With Personal Loans, Lenders Have “Blind Trust” and Borrowers Have “Blind Spots”

New research shows that people who borrow money often have a “self-serving bias” and recall having paid back a larger proportion of the loan than they actually have. If you lend money to a friend, you should be prepared to have to walk out of your life.

New research shows that people who borrow money often have a “self-serving bias” and recall having paid back a larger proportion of the loan than they actually have. If you lend money to a friend, you should be prepared to have to walk out of your life.

Image courtesy of Flickr user EricGjerde.

New research shows what many people can guess intuitively: Lending money can cause negative effects on the relationships between people who borrow and people who lend.

According to an article in the Boston Globe, researchers say that their investigation into the impact of personal loans on people’s feelings “is the first to academically study the consequences of personal loans between friends, co-workers, siblings, and cousins.”

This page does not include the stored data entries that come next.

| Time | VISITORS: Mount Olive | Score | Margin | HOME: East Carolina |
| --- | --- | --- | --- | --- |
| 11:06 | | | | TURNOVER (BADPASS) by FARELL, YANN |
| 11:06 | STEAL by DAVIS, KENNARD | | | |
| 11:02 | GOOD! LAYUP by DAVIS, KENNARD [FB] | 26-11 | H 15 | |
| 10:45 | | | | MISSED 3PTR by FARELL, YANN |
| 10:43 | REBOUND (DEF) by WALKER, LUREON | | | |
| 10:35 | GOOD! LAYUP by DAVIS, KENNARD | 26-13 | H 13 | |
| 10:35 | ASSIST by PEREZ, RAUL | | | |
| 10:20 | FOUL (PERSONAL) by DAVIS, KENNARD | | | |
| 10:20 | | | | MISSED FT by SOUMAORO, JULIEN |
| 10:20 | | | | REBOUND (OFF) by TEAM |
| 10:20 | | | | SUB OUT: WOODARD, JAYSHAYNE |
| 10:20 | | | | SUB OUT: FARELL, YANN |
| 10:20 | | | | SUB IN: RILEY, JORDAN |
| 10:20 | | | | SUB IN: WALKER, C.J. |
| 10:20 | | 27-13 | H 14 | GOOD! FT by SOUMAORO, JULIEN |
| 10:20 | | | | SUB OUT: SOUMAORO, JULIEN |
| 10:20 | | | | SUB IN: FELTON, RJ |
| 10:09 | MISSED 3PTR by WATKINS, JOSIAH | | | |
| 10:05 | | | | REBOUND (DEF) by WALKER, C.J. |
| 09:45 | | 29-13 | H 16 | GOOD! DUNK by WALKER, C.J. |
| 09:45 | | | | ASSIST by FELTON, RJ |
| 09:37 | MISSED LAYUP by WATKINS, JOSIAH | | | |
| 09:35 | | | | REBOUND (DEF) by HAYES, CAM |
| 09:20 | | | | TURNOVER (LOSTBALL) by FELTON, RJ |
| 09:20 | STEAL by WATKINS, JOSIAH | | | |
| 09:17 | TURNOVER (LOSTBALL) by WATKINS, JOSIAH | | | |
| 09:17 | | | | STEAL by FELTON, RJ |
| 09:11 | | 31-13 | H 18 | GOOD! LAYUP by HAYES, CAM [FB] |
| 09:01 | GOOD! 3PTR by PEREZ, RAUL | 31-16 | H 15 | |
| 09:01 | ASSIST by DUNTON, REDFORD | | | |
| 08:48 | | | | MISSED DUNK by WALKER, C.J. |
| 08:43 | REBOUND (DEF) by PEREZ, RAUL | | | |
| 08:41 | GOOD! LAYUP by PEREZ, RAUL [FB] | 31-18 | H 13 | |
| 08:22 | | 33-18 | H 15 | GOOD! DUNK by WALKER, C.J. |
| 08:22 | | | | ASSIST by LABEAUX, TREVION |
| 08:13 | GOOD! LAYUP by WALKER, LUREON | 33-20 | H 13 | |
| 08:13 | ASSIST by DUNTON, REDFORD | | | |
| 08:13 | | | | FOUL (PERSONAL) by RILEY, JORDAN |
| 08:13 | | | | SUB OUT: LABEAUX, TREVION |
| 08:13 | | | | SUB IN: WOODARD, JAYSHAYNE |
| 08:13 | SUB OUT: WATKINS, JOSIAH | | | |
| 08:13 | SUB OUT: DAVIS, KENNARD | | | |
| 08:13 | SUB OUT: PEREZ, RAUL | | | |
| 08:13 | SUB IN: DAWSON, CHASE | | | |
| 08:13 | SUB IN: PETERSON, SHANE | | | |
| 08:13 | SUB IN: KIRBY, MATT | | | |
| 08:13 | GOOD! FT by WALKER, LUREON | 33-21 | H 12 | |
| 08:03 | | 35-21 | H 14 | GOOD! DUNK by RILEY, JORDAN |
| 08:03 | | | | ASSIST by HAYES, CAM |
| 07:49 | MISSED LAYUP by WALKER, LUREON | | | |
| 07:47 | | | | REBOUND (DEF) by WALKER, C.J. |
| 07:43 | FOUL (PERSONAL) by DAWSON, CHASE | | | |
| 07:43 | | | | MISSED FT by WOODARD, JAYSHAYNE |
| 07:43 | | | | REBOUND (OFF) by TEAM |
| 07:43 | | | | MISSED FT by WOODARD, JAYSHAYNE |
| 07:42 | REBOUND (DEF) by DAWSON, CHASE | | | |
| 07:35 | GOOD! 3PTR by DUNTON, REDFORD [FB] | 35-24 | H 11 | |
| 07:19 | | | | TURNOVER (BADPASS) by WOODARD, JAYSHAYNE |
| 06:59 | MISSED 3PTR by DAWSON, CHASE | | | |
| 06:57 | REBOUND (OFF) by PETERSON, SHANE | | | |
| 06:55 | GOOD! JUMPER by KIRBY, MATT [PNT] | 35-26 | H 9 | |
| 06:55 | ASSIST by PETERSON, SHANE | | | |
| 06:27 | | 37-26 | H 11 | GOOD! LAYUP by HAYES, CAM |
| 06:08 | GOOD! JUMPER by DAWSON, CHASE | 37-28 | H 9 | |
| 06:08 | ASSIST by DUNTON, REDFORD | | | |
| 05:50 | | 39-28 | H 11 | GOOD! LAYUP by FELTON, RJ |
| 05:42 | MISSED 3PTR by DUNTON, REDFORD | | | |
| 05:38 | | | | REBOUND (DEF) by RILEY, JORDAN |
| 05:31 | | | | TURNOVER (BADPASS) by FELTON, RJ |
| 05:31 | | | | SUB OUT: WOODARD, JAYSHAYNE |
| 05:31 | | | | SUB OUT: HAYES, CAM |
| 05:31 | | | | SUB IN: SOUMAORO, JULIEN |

The researchers are George Loewenstein, a professor of economics and psychology at Carnegie Mellon University, and Linda Dezsö, from the University of Vienna’s department of applied psychology. Their study is in the new issue of the Journal of Economic Psychology.

An abstract of the work, which is based on a survey of 971 Americans, summarizes it this way:

Beyond the objective characteristics of the loans (e.g., whether interest was charged), and the purpose of the loan, we tested – and found support for – two main predictions: (1) at recall and evaluation of loans would be subject to a self-serving bias such that borrowers would, for example, recall having paid back a larger proportion of the loan, and (2) that loans, and particularly those not paid off by the agreed upon date, would have pernicious effects on the personal relationship between lender and borrower.

Furthermore, we found that borrowers have a blind spot when it comes to recognizing the negative feelings and perceptions evoked in lenders by delinquent loan repayment.

The abstract also notes that defaulted loans are more frequently reported by lenders than by borrowers, and that defaulted loans are a major source of bad feelings between the two parties.

According to the Globe, “Borrowers are optimistic about their ability to pay, with 87 percent thinking they will eventually make good. But only 35 percent of lenders think they will see their money again.”

The Globe also says that “Loewenstein and Dezsö don’t want their study to be used to eliminate lending. Rather, they hope their findings are used to help people avoid the pitfalls. They advise the following: 1) Don’t succumb to pressure to make an immediate loan. Think about the consequences. 2) Get a contract. 3) Document payments with receipts. 4) And most importantly, don’t lend money you have to have back.”